Las categorías del análisis urbano en las ciudades desarrolladas también resultan de difícil
aplicación en nuestro contexto. Pese a que mucha producción académica se dedica, por
ejemplo, a analizar la «gentrificación» (desplazamiento de sectores populares en áreas
centrales por su atractivo para las clases medias y el turismo), ese fenómeno no trasciende en
la región a unos pocos barrios bien ubicados en algunas ciudades. No es de extrañar, cuando
la masa crítica de pobreza torna difícil que sectores tan extensos de población puedan ser
erradicados por métodos de mercado.
En cambio, la desigualdad entre los extremos sociales, un fenómeno mundial pero
exacerbado en América Latina, es la contradicción que más explica los problemas de
nuestras ciudades. También debe considerarse el peso de la especulación sobre el suelo,
históricamente la base de la fortuna de las elites nacionales, agravada además por la
corrupción.
El reto de las ciudades latinoamericanas tiene, por tanto, dos instancias. Una de ellas escapa
al urbanismo: no es posible una transformación virtuosa de ciudades cruzadas por violentas
contradicciones sociales y económicas si estas no se resuelven en el ámbito más amplio de la
política. Pero el urbanismo, la política urbana y la gestión de las ciudades pueden en cambio
acompañar desde su especificidad la realización de transformaciones más profundas.
Contribuir a ciudades y sociedades más justas, con más oportunidades para toda su gente.

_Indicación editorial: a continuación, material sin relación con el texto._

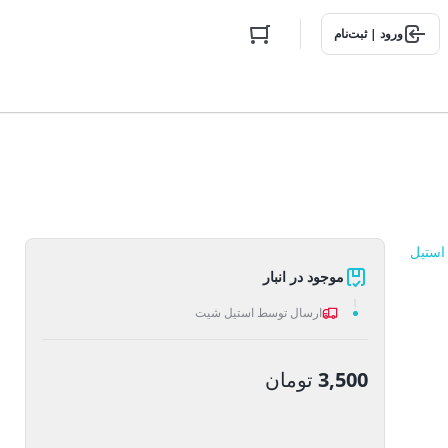
ورود | ثبت‌نام
استیل
موجود در انبار
ارسال توسط استیل شیت
3,500
تومان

Si
en el siglo XX esta posibilidad se imaginó en muchas ocasiones solo a través de una
transformación revolucionaria, quizás en nuestros tiempos dependa de una mecánica de
cambio más sutil y compleja. Por ejemplo, en una sociedad desigual en la que los pobres
construyen, sostienen y hasta financian la ciudad de los ricos, ¿por qué no pensar una
transformación posible en la que la ciudad de los ricos financie la nueva ciudad abierta e
igualitaria de la movilidad social?

[1] Edesio Fernandes: «La cuestión urbana en Brasil entre 1996 y 2016. Una evaluación
político-institucional », en Hábitat en deuda: veinte años de políticas urbanas en América
Latina. Michael Cohen; María Carrizosa; Margarita Gutman (editores). Café de las
Ciudades,Buenos Aires, 2016.
[2] Alfredo Rodríguez y Ana Sugranyes: Los con techo. Un desafío para la política de
vivienda social, Ediciones SUR, Santiago de Chile, 2005.